Eine Kuration von Flavio Scaloni, Gallery Manager bei Galerie Lo Scalo – Monochrom ist ein kraftvolles Thema, das die Malerei auf ihre reinsten Elemente reduziert: Farbe, Textur und Licht. Diese radikale Einfachheit inspiriert Künstler, indem sie den Betrachter ganz auf die materielle Präsenz des Werks lenkt und zur Meditation über Reinheit, Stille und das Erhabene einlädt. Psychologisch gesehen ruft ein einzelnes Farbfeld eine tiefe emotionale Reaktion hervor und geht über das Narrative hinaus zu einer direkten, gefühlsbetonten Erfahrung. Symbolisch steht es oft für die Leere, die Unendlichkeit oder eine Tabula rasa (unbeschriebenes Blatt). In der Kunst des 20. Jahrhunderts wurde die Monochromie zu einem Eckpfeiler und stellte die Definition der Malerei nach 1950 in Frage. Barnett Newmans Serie „Wer hat Angst vor Rot, Gelb und Blau“ (begonnen 1966) verwendete ausgedehnte Farbfelder für eine monumentale Wirkung.
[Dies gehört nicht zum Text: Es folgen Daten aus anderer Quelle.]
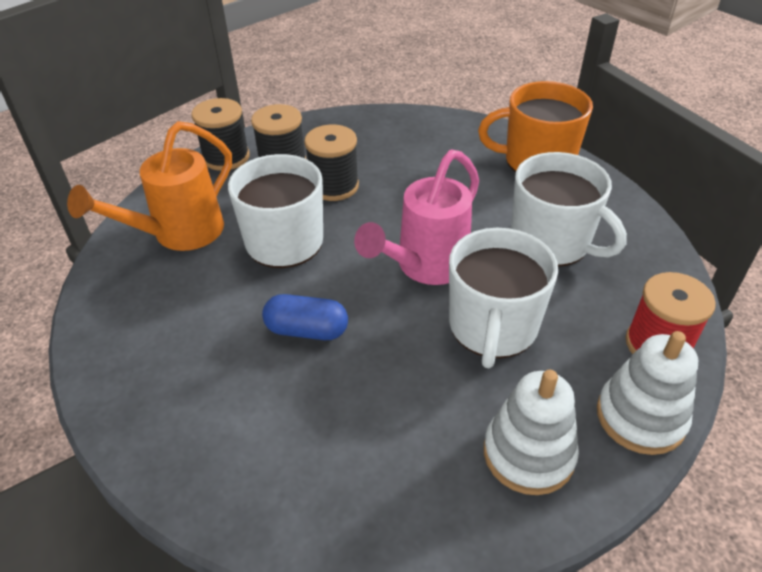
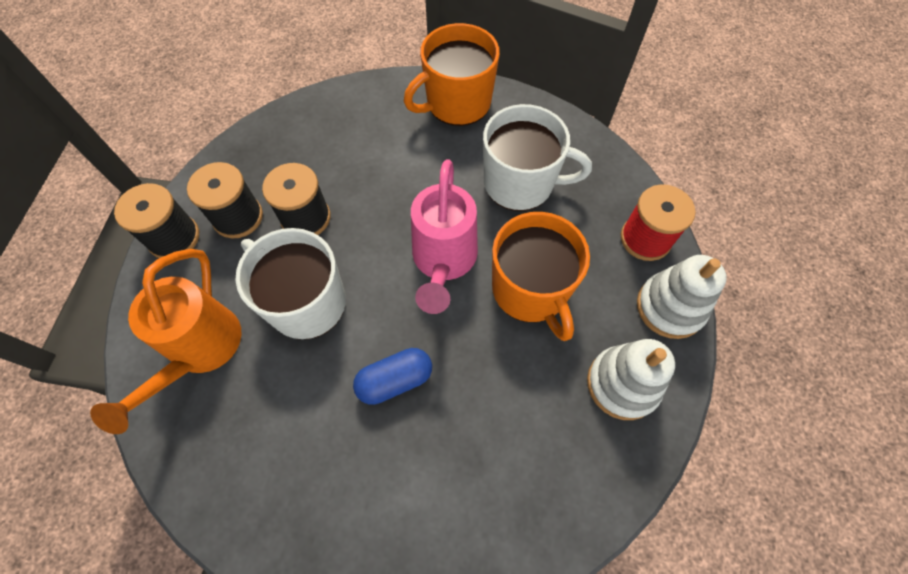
camera: 35 degrees left, 20 degrees up
white mug [449,228,558,368] -> orange mug [492,212,590,341]

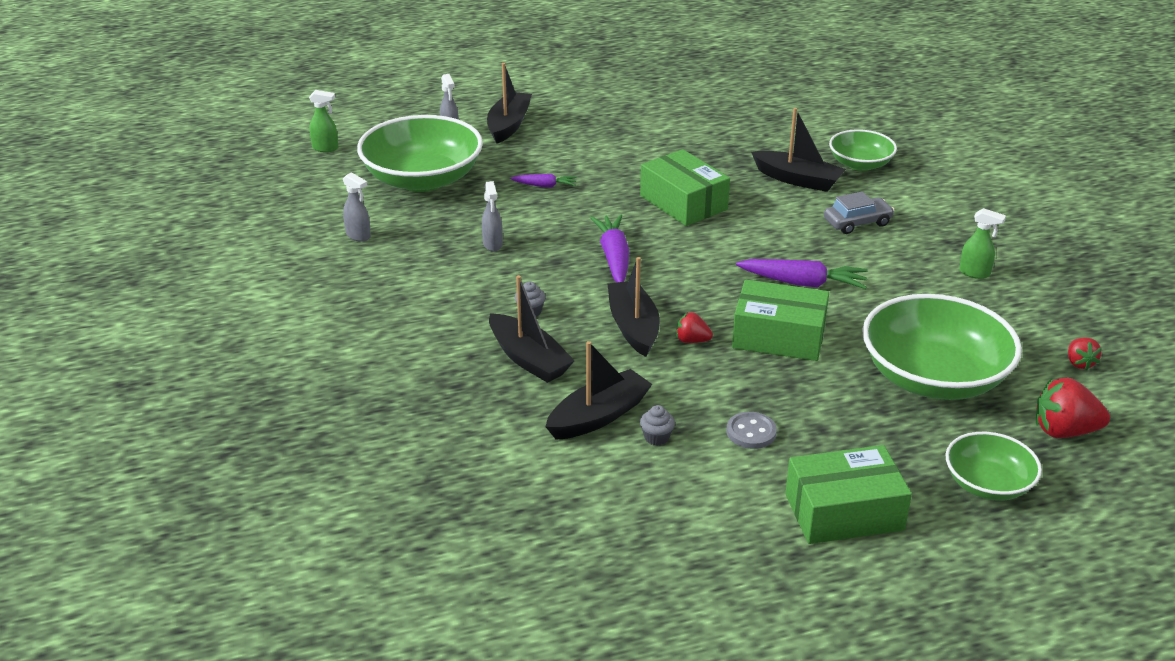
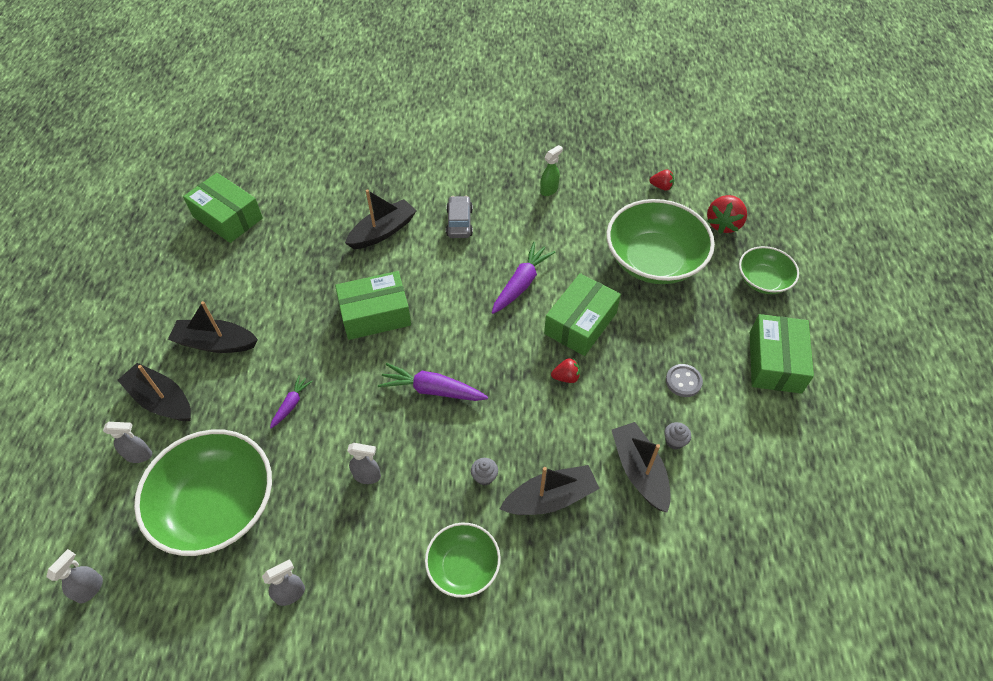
camera: 70 degrees left, 20 degrees up
green spray bottle [309,90,338,152] -> grey spray bottle [46,549,103,603]
black boat [608,257,660,357] -> black boat moved to [168,301,258,353]
red strawberry [676,312,713,343] -> red strawberry turned 135 degrees counterclockwise [551,358,580,383]
green bowl [829,129,897,171] -> green bowl moved to [425,523,501,598]
none -> green box [183,173,263,243]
Am bekanntesten ist Yves Klein (aus den 1950er Jahren), der sein charakteristisches Pigment, International Klein Blue (IKB), entwickelte und Werke wie Monochrome Sans Titre (IKB 3) (1960) schuf, um die Immaterialität zu erkunden. Gleichzeitig forderten Ad Reinhardts „Schwarze Gemälde“ (1960–1966) die stille Betrachtung reiner, nahezu unsichtbarer Formen. Die Tradition wird von Künstlern wie Robert Ryman fortgesetzt, der in seinen Weiß-auf-Weiß-Gemälden Licht und Oberfläche untersucht. Die Erkundung erstreckt sich auch auf die Fotografie, wo der weltberühmte Künstler Hiroshi Sugimoto die monochrome Skala meisterhaft beherrscht.